### Task
Begin at the line below that has "(fp_line (start -1 -0.6)" and stop after the line that has "(fp_line (start 0.76 1.58) (end -0.7". Please restate only those lines, word for word.

### Exercise data
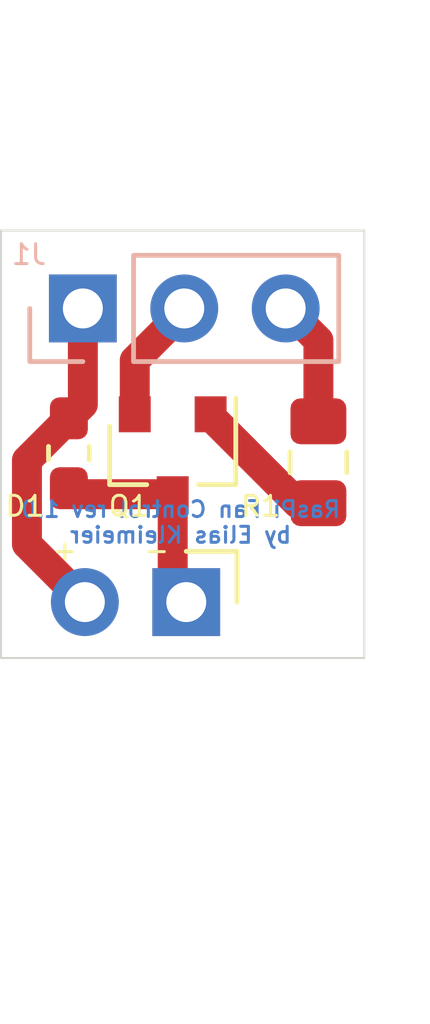
<source format=kicad_pcb>
(kicad_pcb (version 20171130) (host pcbnew 5.1.6-1.fc32)

  (general
    (thickness 1.6)
    (drawings 7)
    (tracks 15)
    (zones 0)
    (modules 5)
    (nets 6)
  )

  (page A4)
  (title_block
    (title "RasPi Fan Control")
    (date 2020-06-22)
    (rev 1.0)
    (comment 1 "Author Elias Kleimeier")
  )

  (layers
    (0 F.Cu signal)
    (31 B.Cu signal)
    (32 B.Adhes user)
    (33 F.Adhes user)
    (34 B.Paste user)
    (35 F.Paste user)
    (36 B.SilkS user)
    (37 F.SilkS user)
    (38 B.Mask user)
    (39 F.Mask user)
    (40 Dwgs.User user)
    (41 Cmts.User user)
    (42 Eco1.User user)
    (43 Eco2.User user)
    (44 Edge.Cuts user)
    (45 Margin user)
    (46 B.CrtYd user)
    (47 F.CrtYd user)
    (48 B.Fab user)
    (49 F.Fab user hide)
  )

  (setup
    (last_trace_width 0.25)
    (user_trace_width 0.75)
    (trace_clearance 0.2)
    (zone_clearance 0.508)
    (zone_45_only no)
    (trace_min 0.2)
    (via_size 0.8)
    (via_drill 0.4)
    (via_min_size 0.4)
    (via_min_drill 0.3)
    (uvia_size 0.3)
    (uvia_drill 0.1)
    (uvias_allowed no)
    (uvia_min_size 0.2)
    (uvia_min_drill 0.1)
    (edge_width 0.05)
    (segment_width 0.2)
    (pcb_text_width 0.3)
    (pcb_text_size 1.5 1.5)
    (mod_edge_width 0.12)
    (mod_text_size 1 1)
    (mod_text_width 0.15)
    (pad_size 1.524 1.524)
    (pad_drill 0.762)
    (pad_to_mask_clearance 0.05)
    (aux_axis_origin 0 0)
    (visible_elements FFFFFF7F)
    (pcbplotparams
      (layerselection 0x010fc_ffffffff)
      (usegerberextensions false)
      (usegerberattributes true)
      (usegerberadvancedattributes true)
      (creategerberjobfile true)
      (excludeedgelayer true)
      (linewidth 0.100000)
      (plotframeref false)
      (viasonmask false)
      (mode 1)
      (useauxorigin false)
      (hpglpennumber 1)
      (hpglpenspeed 20)
      (hpglpendiameter 15.000000)
      (psnegative false)
      (psa4output false)
      (plotreference true)
      (plotvalue true)
      (plotinvisibletext false)
      (padsonsilk false)
      (subtractmaskfromsilk false)
      (outputformat 1)
      (mirror false)
      (drillshape 0)
      (scaleselection 1)
      (outputdirectory ""))
  )

  (net 0 "")
  (net 1 /Fan_Out)
  (net 2 VCC)
  (net 3 /GPIO_14)
  (net 4 GND)
  (net 5 "Net-(Q1-Pad1)")

  (net_class Default "This is the default net class."
    (clearance 0.2)
    (trace_width 0.25)
    (via_dia 0.8)
    (via_drill 0.4)
    (uvia_dia 0.3)
    (uvia_drill 0.1)
    (add_net /Fan_Out)
    (add_net /GPIO_14)
    (add_net GND)
    (add_net "Net-(Q1-Pad1)")
    (add_net VCC)
  )

  (module Connector_PinHeader_2.54mm:PinHeader_1x02_P2.54mm_Horizontal (layer F.Cu) (tedit 5EF083DB) (tstamp 5EF0DC4A)
    (at 103.34 73.6 270)
    (descr "Through hole angled pin header, 1x02, 2.54mm pitch, 6mm pin length, single row")
    (tags "Through hole angled pin header THT 1x02 2.54mm single row")
    (path /5EED55F8)
    (fp_text reference J2 (at -1.3 3.74 180) (layer F.SilkS) hide
      (effects (font (size 0.5 0.5) (thickness 0.075)))
    )
    (fp_text value Conn_01x02_Male (at 4.385 4.81 270) (layer F.Fab)
      (effects (font (size 1 1) (thickness 0.15)))
    )
    (fp_line (start 10.55 -1.8) (end -1.8 -1.8) (layer F.CrtYd) (width 0.05))
    (fp_line (start 10.55 4.35) (end 10.55 -1.8) (layer F.CrtYd) (width 0.05))
    (fp_line (start -1.8 4.35) (end 10.55 4.35) (layer F.CrtYd) (width 0.05))
    (fp_line (start -1.8 -1.8) (end -1.8 4.35) (layer F.CrtYd) (width 0.05))
    (fp_line (start -1.27 -1.27) (end 0 -1.27) (layer F.SilkS) (width 0.12))
    (fp_line (start -1.27 0) (end -1.27 -1.27) (layer F.SilkS) (width 0.12))
    (fp_line (start 4.04 2.86) (end 10.04 2.86) (layer F.Fab) (width 0.1))
    (fp_line (start 10.04 2.22) (end 10.04 2.86) (layer F.Fab) (width 0.1))
    (fp_line (start 4.04 2.22) (end 10.04 2.22) (layer F.Fab) (width 0.1))
    (fp_line (start -0.32 2.86) (end 1.5 2.86) (layer F.Fab) (width 0.1))
    (fp_line (start -0.32 2.22) (end -0.32 2.86) (layer F.Fab) (width 0.1))
    (fp_line (start -0.32 2.22) (end 1.5 2.22) (layer F.Fab) (width 0.1))
    (fp_line (start 4.04 0.32) (end 10.04 0.32) (layer F.Fab) (width 0.1))
    (fp_line (start 10.04 -0.32) (end 10.04 0.32) (layer F.Fab) (width 0.1))
    (fp_line (start 4.04 -0.32) (end 10.04 -0.32) (layer F.Fab) (width 0.1))
    (fp_line (start -0.32 0.32) (end 1.5 0.32) (layer F.Fab) (width 0.1))
    (fp_line (start -0.32 -0.32) (end -0.32 0.32) (layer F.Fab) (width 0.1))
    (fp_line (start -0.32 -0.32) (end 1.5 -0.32) (layer F.Fab) (width 0.1))
    (fp_line (start 1.5 -0.635) (end 2.135 -1.27) (layer F.Fab) (width 0.1))
    (fp_line (start 1.5 3.81) (end 1.5 -0.635) (layer F.Fab) (width 0.1))
    (fp_line (start 4.04 3.81) (end 1.5 3.81) (layer F.Fab) (width 0.1))
    (fp_line (start 4.04 -1.27) (end 4.04 3.81) (layer F.Fab) (width 0.1))
    (fp_line (start 2.135 -1.27) (end 4.04 -1.27) (layer F.Fab) (width 0.1))
    (fp_text user %R (at 2.77 1.27) (layer F.Fab)
      (effects (font (size 1 1) (thickness 0.15)))
    )
    (pad 2 thru_hole oval (at 0 2.54 270) (size 1.7 1.7) (drill 1) (layers *.Cu *.Mask)
      (net 2 VCC))
    (pad 1 thru_hole rect (at 0 0 270) (size 1.7 1.7) (drill 1) (layers *.Cu *.Mask)
      (net 1 /Fan_Out))
    (model ${KISYS3DMOD}/Connector_PinHeader_2.54mm.3dshapes/PinHeader_1x02_P2.54mm_Horizontal.wrl
      (at (xyz 0 0 0))
      (scale (xyz 1 1 1))
      (rotate (xyz 0 0 0))
    )
  )

  (module Resistor_SMD:R_0805_2012Metric_Pad1.15x1.40mm_HandSolder (layer F.Cu) (tedit 5B36C52B) (tstamp 5EF0E723)
    (at 106.65 70.1 90)
    (descr "Resistor SMD 0805 (2012 Metric), square (rectangular) end terminal, IPC_7351 nominal with elongated pad for handsoldering. (Body size source: https://docs.google.com/spreadsheets/d/1BsfQQcO9C6DZCsRaXUlFlo91Tg2WpOkGARC1WS5S8t0/edit?usp=sharing), generated with kicad-footprint-generator")
    (tags "resistor handsolder")
    (path /5EF09D28)
    (attr smd)
    (fp_text reference R1 (at -1.1 -1.45 180) (layer F.SilkS)
      (effects (font (size 0.5 0.5) (thickness 0.075)))
    )
    (fp_text value "430 Ohm" (at 0 1.65 90) (layer F.Fab)
      (effects (font (size 1 1) (thickness 0.15)))
    )
    (fp_line (start 1.85 0.95) (end -1.85 0.95) (layer F.CrtYd) (width 0.05))
    (fp_line (start 1.85 -0.95) (end 1.85 0.95) (layer F.CrtYd) (width 0.05))
    (fp_line (start -1.85 -0.95) (end 1.85 -0.95) (layer F.CrtYd) (width 0.05))
    (fp_line (start -1.85 0.95) (end -1.85 -0.95) (layer F.CrtYd) (width 0.05))
    (fp_line (start -0.261252 0.71) (end 0.261252 0.71) (layer F.SilkS) (width 0.12))
    (fp_line (start -0.261252 -0.71) (end 0.261252 -0.71) (layer F.SilkS) (width 0.12))
    (fp_line (start 1 0.6) (end -1 0.6) (layer F.Fab) (width 0.1))
    (fp_line (start 1 -0.6) (end 1 0.6) (layer F.Fab) (width 0.1))
    (fp_line (start -1 -0.6) (end 1 -0.6) (layer F.Fab) (width 0.1))
    (fp_line (start -1 0.6) (end -1 -0.6) (layer F.Fab) (width 0.1))
    (fp_text user %R (at 0 0 90) (layer F.Fab)
      (effects (font (size 0.5 0.5) (thickness 0.08)))
    )
    (pad 2 smd roundrect (at 1.025 0 90) (size 1.15 1.4) (layers F.Cu F.Paste F.Mask) (roundrect_rratio 0.217391)
      (net 3 /GPIO_14))
    (pad 1 smd roundrect (at -1.025 0 90) (size 1.15 1.4) (layers F.Cu F.Paste F.Mask) (roundrect_rratio 0.217391)
      (net 5 "Net-(Q1-Pad1)"))
    (model ${KISYS3DMOD}/Resistor_SMD.3dshapes/R_0805_2012Metric.wrl
      (at (xyz 0 0 0))
      (scale (xyz 1 1 1))
      (rotate (xyz 0 0 0))
    )
  )

  (module Package_TO_SOT_SMD:SOT-23 (layer F.Cu) (tedit 5A02FF57) (tstamp 5EF0DC5F)
    (at 103 69.9 270)
    (descr "SOT-23, Standard")
    (tags SOT-23)
    (path /5EF099CD)
    (attr smd)
    (fp_text reference Q1 (at 1.3 1.1 180) (layer F.SilkS)
      (effects (font (size 0.5 0.5) (thickness 0.075)))
    )
    (fp_text value BC817 (at 0 2.5 90) (layer F.Fab)
      (effects (font (size 1 1) (thickness 0.15)))
    )
    (fp_line (start 0.76 1.58) (end -0.7 1.58) (layer F.SilkS) (width 0.12))
    (fp_line (start 0.76 -1.58) (end -1.4 -1.58) (layer F.SilkS) (width 0.12))
    (fp_line (start -1.7 1.75) (end -1.7 -1.75) (layer F.CrtYd) (width 0.05))
    (fp_line (start 1.7 1.75) (end -1.7 1.75) (layer F.CrtYd) (width 0.05))
    (fp_line (start 1.7 -1.75) (end 1.7 1.75) (layer F.CrtYd) (width 0.05))
    (fp_line (start -1.7 -1.75) (end 1.7 -1.75) (layer F.CrtYd) (width 0.05))
    (fp_line (start 0.76 -1.58) (end 0.76 -0.65) (layer F.SilkS) (width 0.12))
    (fp_line (start 0.76 1.58) (end 0.76 0.65) (layer F.SilkS) (width 0.12))
    (fp_line (start -0.7 1.52) (end 0.7 1.52) (layer F.Fab) (width 0.1))
    (fp_line (start 0.7 -1.52) (end 0.7 1.52) (layer F.Fab) (width 0.1))
    (fp_line (start -0.7 -0.95) (end -0.15 -1.52) (layer F.Fab) (width 0.1))
    (fp_line (start -0.15 -1.52) (end 0.7 -1.52) (layer F.Fab) (width 0.1))
    (fp_line (start -0.7 -0.95) (end -0.7 1.5) (layer F.Fab) (width 0.1))
    (fp_text user %R (at 0 0) (layer F.Fab)
      (effects (font (size 0.5 0.5) (thickness 0.075)))
    )
    (pad 3 smd rect (at 1 0 270) (size 0.9 0.8) (layers F.Cu F.Paste F.Mask)
      (net 1 /Fan_Out))
    (pad 2 smd rect (at -1 0.95 270) (size 0.9 0.8) (layers F.Cu F.Paste F.Mask)
      (net 4 GND))
    (pad 1 smd rect (at -1 -0.95 270) (size 0.9 0.8) (layers F.Cu F.Paste F.Mask)
      (net 5 "Net-(Q1-Pad1)"))
    (model ${KISYS3DMOD}/Package_TO_SOT_SMD.3dshapes/SOT-23.wrl
      (at (xyz 0 0 0))
      (scale (xyz 1 1 1))
      (rotate (xyz 0 0 0))
    )
  )

  (module Connector_PinSocket_2.54mm:PinSocket_1x03_P2.54mm_Vertical (layer B.Cu) (tedit 5A19A429) (tstamp 5EF0E35B)
    (at 100.75 66.25 270)
    (descr "Through hole straight socket strip, 1x03, 2.54mm pitch, single row (from Kicad 4.0.7), script generated")
    (tags "Through hole socket strip THT 1x03 2.54mm single row")
    (path /5EED4F28)
    (fp_text reference J1 (at -1.35 1.35 180) (layer B.SilkS)
      (effects (font (size 0.5 0.5) (thickness 0.075)) (justify mirror))
    )
    (fp_text value Conn_01x03_Female (at 0 -7.85 270) (layer B.Fab)
      (effects (font (size 1 1) (thickness 0.15)) (justify mirror))
    )
    (fp_line (start -1.8 -6.85) (end -1.8 1.8) (layer B.CrtYd) (width 0.05))
    (fp_line (start 1.75 -6.85) (end -1.8 -6.85) (layer B.CrtYd) (width 0.05))
    (fp_line (start 1.75 1.8) (end 1.75 -6.85) (layer B.CrtYd) (width 0.05))
    (fp_line (start -1.8 1.8) (end 1.75 1.8) (layer B.CrtYd) (width 0.05))
    (fp_line (start 0 1.33) (end 1.33 1.33) (layer B.SilkS) (width 0.12))
    (fp_line (start 1.33 1.33) (end 1.33 0) (layer B.SilkS) (width 0.12))
    (fp_line (start 1.33 -1.27) (end 1.33 -6.41) (layer B.SilkS) (width 0.12))
    (fp_line (start -1.33 -6.41) (end 1.33 -6.41) (layer B.SilkS) (width 0.12))
    (fp_line (start -1.33 -1.27) (end -1.33 -6.41) (layer B.SilkS) (width 0.12))
    (fp_line (start -1.33 -1.27) (end 1.33 -1.27) (layer B.SilkS) (width 0.12))
    (fp_line (start -1.27 -6.35) (end -1.27 1.27) (layer B.Fab) (width 0.1))
    (fp_line (start 1.27 -6.35) (end -1.27 -6.35) (layer B.Fab) (width 0.1))
    (fp_line (start 1.27 0.635) (end 1.27 -6.35) (layer B.Fab) (width 0.1))
    (fp_line (start 0.635 1.27) (end 1.27 0.635) (layer B.Fab) (width 0.1))
    (fp_line (start -1.27 1.27) (end 0.635 1.27) (layer B.Fab) (width 0.1))
    (fp_text user %R (at 0 -2.54) (layer B.Fab)
      (effects (font (size 1 1) (thickness 0.15)) (justify mirror))
    )
    (pad 3 thru_hole oval (at 0 -5.08 270) (size 1.7 1.7) (drill 1) (layers *.Cu *.Mask)
      (net 3 /GPIO_14))
    (pad 2 thru_hole oval (at 0 -2.54 270) (size 1.7 1.7) (drill 1) (layers *.Cu *.Mask)
      (net 4 GND))
    (pad 1 thru_hole rect (at 0 0 270) (size 1.7 1.7) (drill 1) (layers *.Cu *.Mask)
      (net 2 VCC))
    (model ${KISYS3DMOD}/Connector_PinSocket_2.54mm.3dshapes/PinSocket_1x03_P2.54mm_Vertical.wrl
      (at (xyz 0 0 0))
      (scale (xyz 1 1 1))
      (rotate (xyz 0 0 0))
    )
  )

  (module Resistor_SMD:R_0603_1608Metric_Pad1.05x0.95mm_HandSolder (layer F.Cu) (tedit 5B301BBD) (tstamp 5EF0DC00)
    (at 100.4 69.875 270)
    (descr "Resistor SMD 0603 (1608 Metric), square (rectangular) end terminal, IPC_7351 nominal with elongated pad for handsoldering. (Body size source: http://www.tortai-tech.com/upload/download/2011102023233369053.pdf), generated with kicad-footprint-generator")
    (tags "resistor handsolder")
    (path /5EF0A164)
    (attr smd)
    (fp_text reference D1 (at 1.325 1.1 180) (layer F.SilkS)
      (effects (font (size 0.5 0.5) (thickness 0.075)))
    )
    (fp_text value TS4148 (at 0 1.43 90) (layer F.Fab)
      (effects (font (size 1 1) (thickness 0.15)))
    )
    (fp_line (start 1.65 0.73) (end -1.65 0.73) (layer F.CrtYd) (width 0.05))
    (fp_line (start 1.65 -0.73) (end 1.65 0.73) (layer F.CrtYd) (width 0.05))
    (fp_line (start -1.65 -0.73) (end 1.65 -0.73) (layer F.CrtYd) (width 0.05))
    (fp_line (start -1.65 0.73) (end -1.65 -0.73) (layer F.CrtYd) (width 0.05))
    (fp_line (start -0.171267 0.51) (end 0.171267 0.51) (layer F.SilkS) (width 0.12))
    (fp_line (start -0.171267 -0.51) (end 0.171267 -0.51) (layer F.SilkS) (width 0.12))
    (fp_line (start 0.8 0.4) (end -0.8 0.4) (layer F.Fab) (width 0.1))
    (fp_line (start 0.8 -0.4) (end 0.8 0.4) (layer F.Fab) (width 0.1))
    (fp_line (start -0.8 -0.4) (end 0.8 -0.4) (layer F.Fab) (width 0.1))
    (fp_line (start -0.8 0.4) (end -0.8 -0.4) (layer F.Fab) (width 0.1))
    (fp_text user %R (at 0 0 90) (layer F.Fab)
      (effects (font (size 0.4 0.4) (thickness 0.06)))
    )
    (pad 2 smd roundrect (at 0.875 0 270) (size 1.05 0.95) (layers F.Cu F.Paste F.Mask) (roundrect_rratio 0.25)
      (net 1 /Fan_Out))
    (pad 1 smd roundrect (at -0.875 0 270) (size 1.05 0.95) (layers F.Cu F.Paste F.Mask) (roundrect_rratio 0.25)
      (net 2 VCC))
    (model ${KISYS3DMOD}/Resistor_SMD.3dshapes/R_0603_1608Metric.wrl
      (at (xyz 0 0 0))
      (scale (xyz 1 1 1))
      (rotate (xyz 0 0 0))
    )
  )

  (gr_text "RasPi Fan Control rev 1.0\nby Elias Kleimeier" (at 103.2 71.6) (layer B.Cu)
    (effects (font (size 0.4 0.4) (thickness 0.075)) (justify mirror))
  )
  (gr_text + (at 100.3 72.3) (layer F.SilkS)
    (effects (font (size 0.5 0.5) (thickness 0.075)))
  )
  (gr_text - (at 102.6 72.3) (layer F.SilkS)
    (effects (font (size 0.5 0.5) (thickness 0.075)))
  )
  (gr_line (start 107.8 64.3) (end 98.7 64.3) (layer Edge.Cuts) (width 0.05) (tstamp 5EF0EA23))
  (gr_line (start 107.8 75) (end 107.8 64.3) (layer Edge.Cuts) (width 0.05))
  (gr_line (start 98.7 75) (end 107.8 75) (layer Edge.Cuts) (width 0.05))
  (gr_line (start 98.7 64.3) (end 98.7 75) (layer Edge.Cuts) (width 0.05))

  (segment (start 103 70.9) (end 100.5 70.9) (width 0.75) (layer F.Cu) (net 1))
  (segment (start 100.5 70.9) (end 100.4 70.8) (width 0.75) (layer F.Cu) (net 1))
  (segment (start 103 70.9) (end 103 73.4) (width 0.75) (layer F.Cu) (net 1))
  (segment (start 103 73.4) (end 103.4 73.8) (width 0.75) (layer F.Cu) (net 1))
  (segment (start 100.75 66.25) (end 100.75 68.65) (width 0.75) (layer F.Cu) (net 2))
  (segment (start 100.75 68.65) (end 100.4 69) (width 0.75) (layer F.Cu) (net 2))
  (segment (start 99.34999 72.14999) (end 99.34999 70.05001) (width 0.75) (layer F.Cu) (net 2))
  (segment (start 100.8 73.6) (end 99.34999 72.14999) (width 0.75) (layer F.Cu) (net 2))
  (segment (start 99.34999 70.05001) (end 100.4 69) (width 0.75) (layer F.Cu) (net 2))
  (segment (start 106.65 69.075) (end 106.65 67.05) (width 0.75) (layer F.Cu) (net 3))
  (segment (start 106.65 67.05) (end 105.8 66.2) (width 0.75) (layer F.Cu) (net 3))
  (segment (start 102.05 68.9) (end 102.05 67.55) (width 0.75) (layer F.Cu) (net 4))
  (segment (start 102.05 67.55) (end 103.2 66.4) (width 0.75) (layer F.Cu) (net 4))
  (segment (start 106.65 71.125) (end 106.125 71.125) (width 0.75) (layer F.Cu) (net 5))
  (segment (start 106.125 71.125) (end 104 69) (width 0.75) (layer F.Cu) (net 5))

)

</source>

### Response below
    (fp_line (start -1 -0.6) (end 1 -0.6) (layer F.Fab) (width 0.1))
    (fp_line (start -1 0.6) (end -1 -0.6) (layer F.Fab) (width 0.1))
    (fp_text user %R (at 0 0 90) (layer F.Fab)
      (effects (font (size 0.5 0.5) (thickness 0.08)))
    )
    (pad 2 smd roundrect (at 1.025 0 90) (size 1.15 1.4) (layers F.Cu F.Paste F.Mask) (roundrect_rratio 0.217391)
      (net 3 /GPIO_14))
    (pad 1 smd roundrect (at -1.025 0 90) (size 1.15 1.4) (layers F.Cu F.Paste F.Mask) (roundrect_rratio 0.217391)
      (net 5 "Net-(Q1-Pad1)"))
    (model ${KISYS3DMOD}/Resistor_SMD.3dshapes/R_0805_2012Metric.wrl
      (at (xyz 0 0 0))
      (scale (xyz 1 1 1))
      (rotate (xyz 0 0 0))
    )
  )

  (module Package_TO_SOT_SMD:SOT-23 (layer F.Cu) (tedit 5A02FF57) (tstamp 5EF0DC5F)
    (at 103 69.9 270)
    (descr "SOT-23, Standard")
    (tags SOT-23)
    (path /5EF099CD)
    (attr smd)
    (fp_text reference Q1 (at 1.3 1.1 180) (layer F.SilkS)
      (effects (font (size 0.5 0.5) (thickness 0.075)))
    )
    (fp_text value BC817 (at 0 2.5 90) (layer F.Fab)
      (effects (font (size 1 1) (thickness 0.15)))
    )
    (fp_line (start 0.76 1.58) (end -0.7 1.58) (layer F.SilkS) (width 0.12))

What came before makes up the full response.